Companies are also well placed to routinely disclose their social and environmental expenditures as part of their regular disclosures, including the nature of these payments, their value and the identity of beneficiaries. In addition to clarifying the legal basis for companies’ payments to government, the publication of extractives contracts would shed light on companies’ social and environmental obligations. It is also a necessary step to help strengthen citizen oversight and monitoring of companies’ adherence to their contractual obligations.

Who are the companies operating in Madagascar?

The identity of companies operating in Madagascar has been the subject of significant public debate. EITI reporting has documented the absence of criteria in the country’s licensing framework to assess companies’ technical and financial capacities. This has intensified popular scepticism over how extractive companies are granted licenses and whether they are sufficiently qualified. Many companies operating in Madagascar are subsidiaries of privately held companies, making it difficult to hold their owners accountable for their companies’ operations. To date, EITI reporting is the only publicly available source of data on extractives companies’ legal and beneficial owners. This reporting partially documents ownership of company shares by Malagasy nationals and highlights gaps around the involvement and ownership structures of international companies in Malagasy operations.
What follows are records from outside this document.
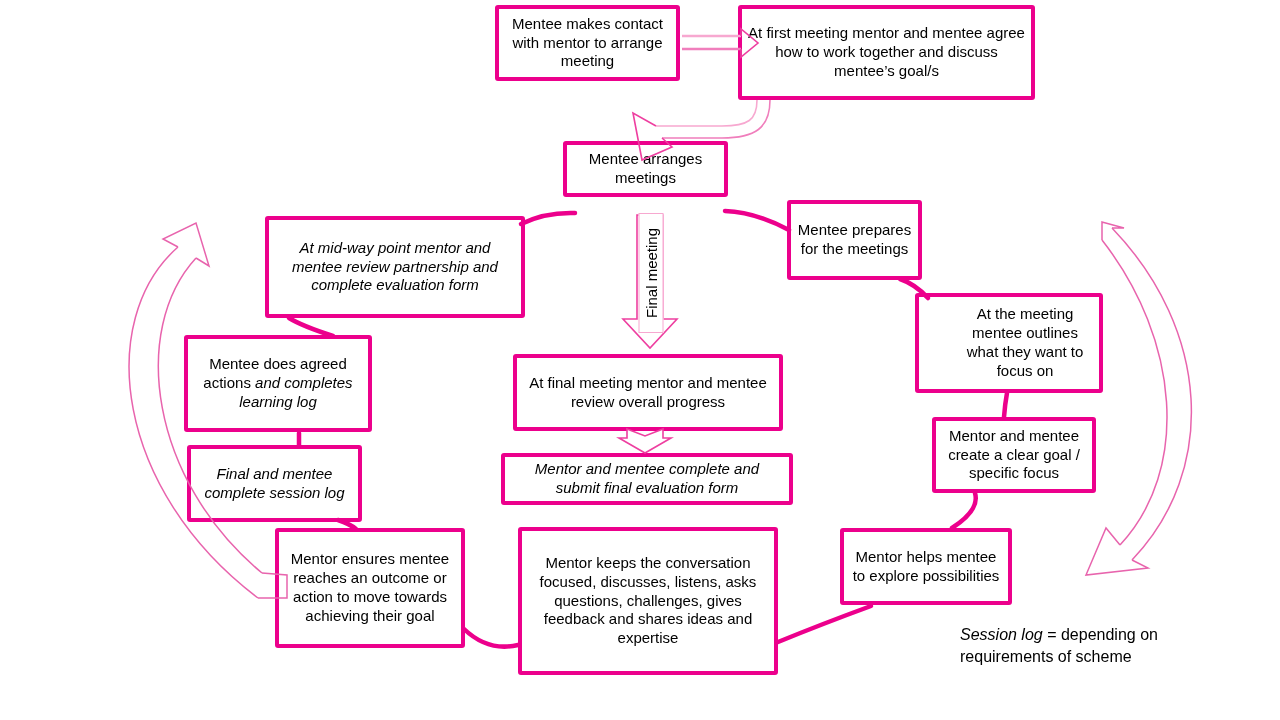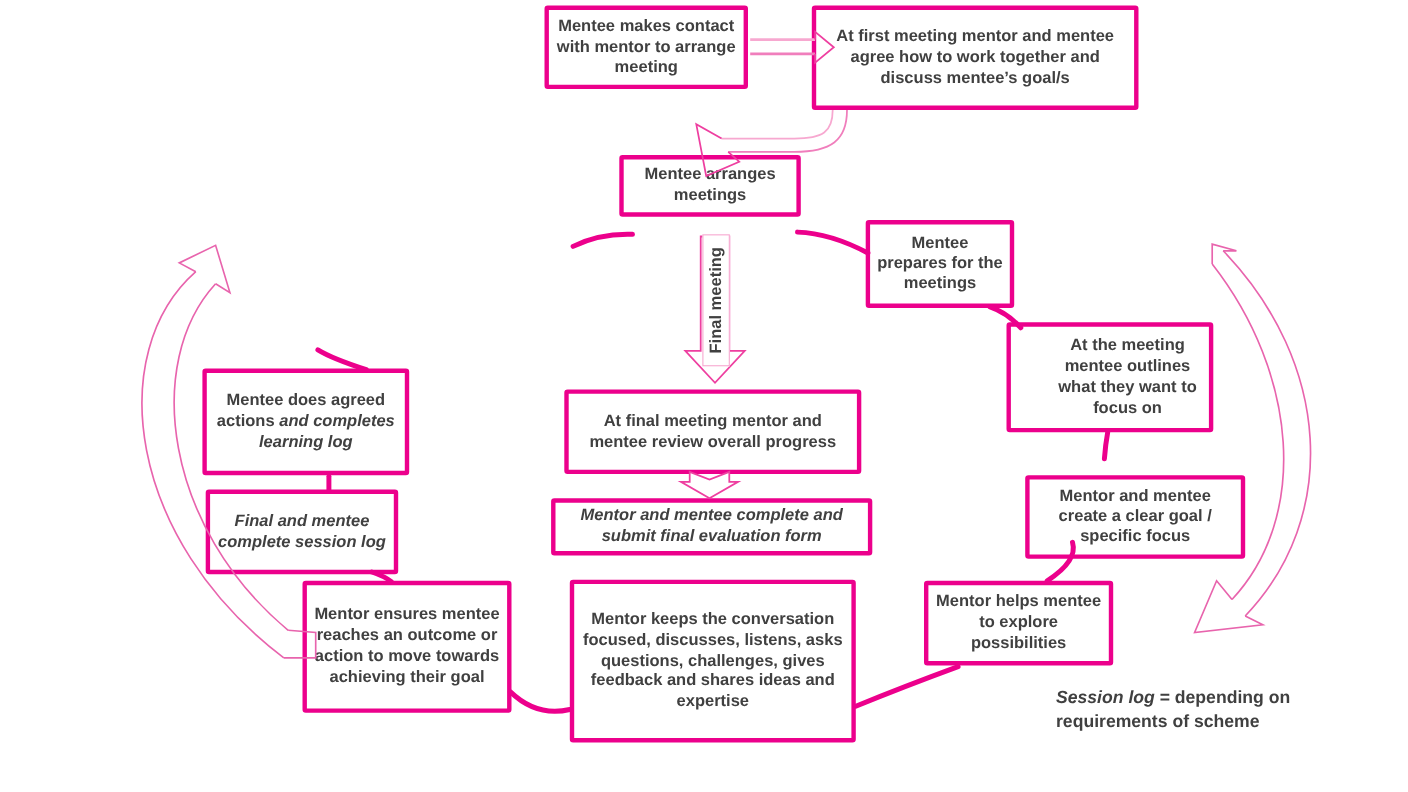"Mentee makes contact with mentor" #stage { color: #404040 -> #000000; font-weight: bold -> none }
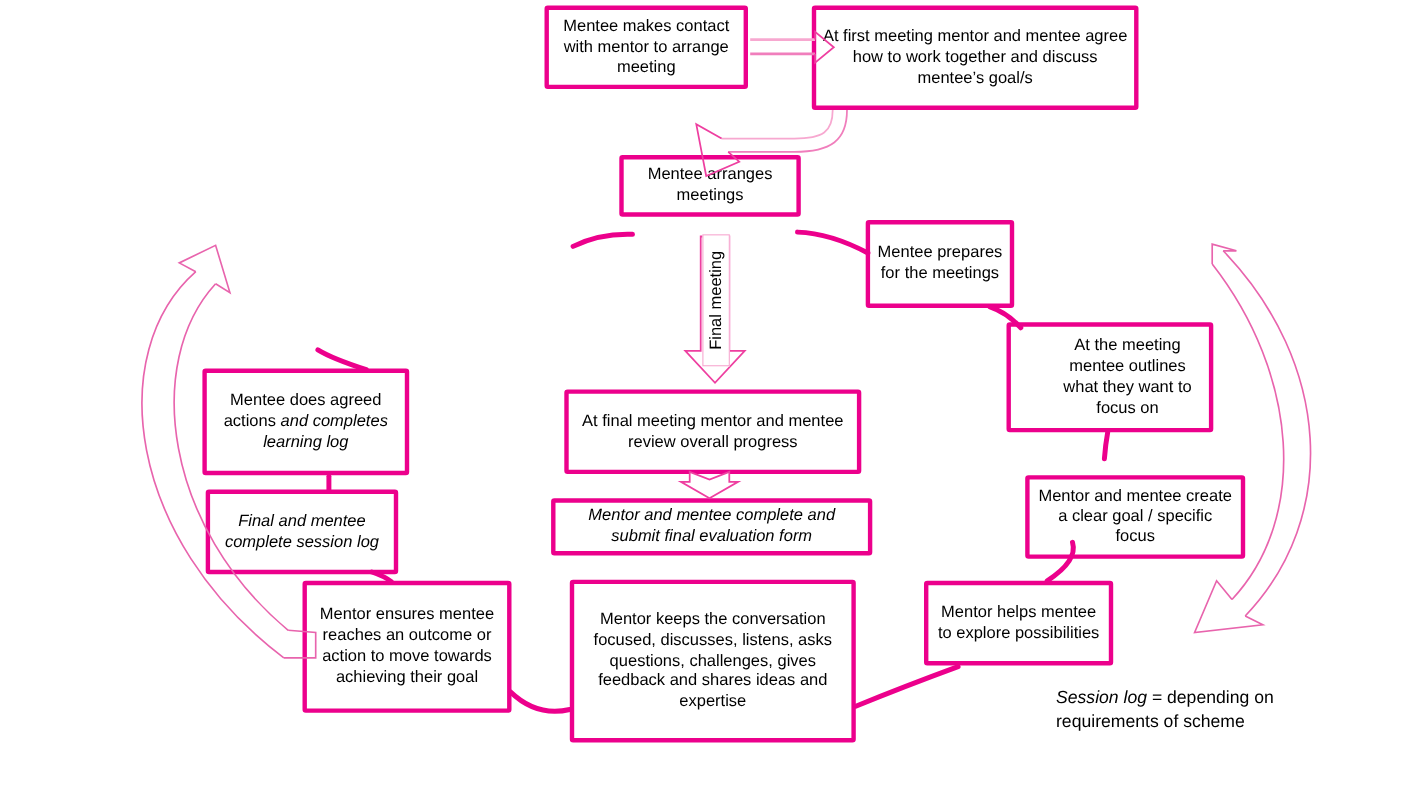"At mid-way point mentor and" div.fbox { html: none -> <div> <span>At mid-way point mentor and mentee review partnership and complete evaluation form</span> </div> }
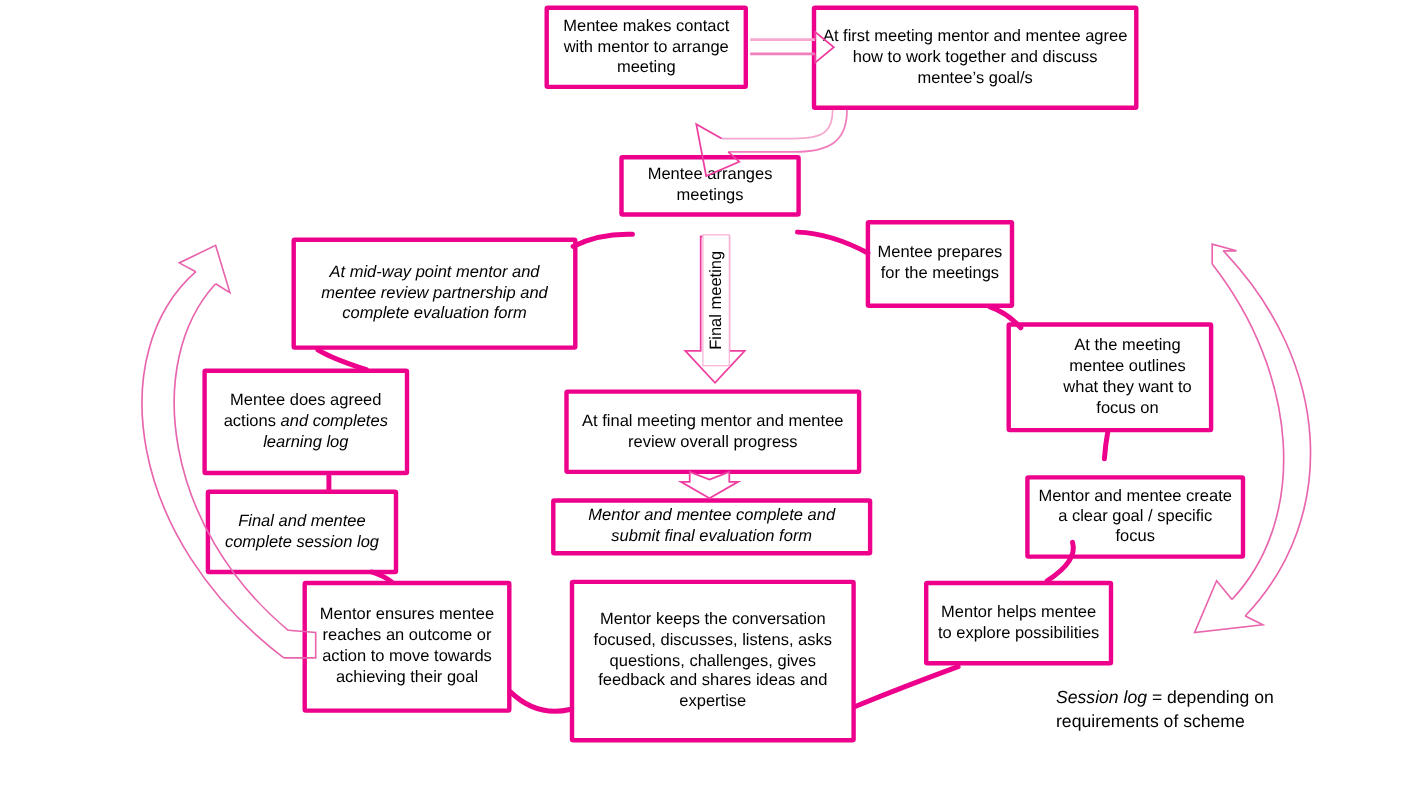"Mentor and mentee create a" div.fbox { top: 432px -> 417px; width: 200px -> 164px }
Annex 5 of the 2018 EITI Report provides partial 2018 beneficial ownership and company ownership data, including for Madagascar Oil, the only oil company in the production phase in the country.

Publicly accessible beneficial ownership registers could bring this information to light, allowing citizens and government entities to know the ultimate owners of the companies investing and operating in Madagascar.

The building blocks are already in place to bring greater beneficial ownership transparency to Madagascar’s extractives sector. In late 2019, Madagascar EITI drafted a decree for the government, which defined the process for collecting and verifying beneficial ownership information. Routine disclosure of this data – via registers hosted by governments agencies BCMM (mining) and OMNIS (oil and gas) – could support the government’s due diligence of license applicants. For financial intelligence unit SAMIFIN, this data could inform their work on anti-money laundering and fighting illicit financial flows, while improving information exchange at the international level.

How are extractives revenues managed by state-owned enterprises and government agencies?

SOEs and government agencies such as OMNIS collect a substantial share of government revenues from extractives companies. Opacity surrounding their role and operations have led to allegations of fund mismanagement. Through EITI reporting, all but the environmental agency ONE have published their 2017 and 2018 audited financial statements, revealing previously undisclosed aspects of their financial performance and expenditures on behalf of the government.

Institutionalising the routine disclosure of these audited financial statements would help clarify these entities’ revenue management practices and fiscal relations with the government. Timelier information could strengthen the government’s oversight role while improving public understanding of how extractives revenues are managed beyond the national budget process.

Next steps

Madagascar has made strides to improve key disclosures of extractives data. These efforts provide a solid foundation for the government and companies to begin systematically disclosing relevant data on their own systems. The country is well placed to address the gaps from its second Validation through these kinds of systematic disclosures. Faced with the challenges of the Covid-19 pandemic, the flexible approaches to EITI reporting agreed in May 2020 could provide an opportunity to transition towards timelier and more systematic disclosure practices, an approach which can benefit Madagascar in the long term.

The EITI Board determined that Madagascar will have 18 months before a third Validation, i.e. until 9 December 2021, to carry out corrective actions regarding government engagement, civil society engagement, MSG oversight, license allocations, contract disclosure, state participation, data disaggregation and subnational transfers.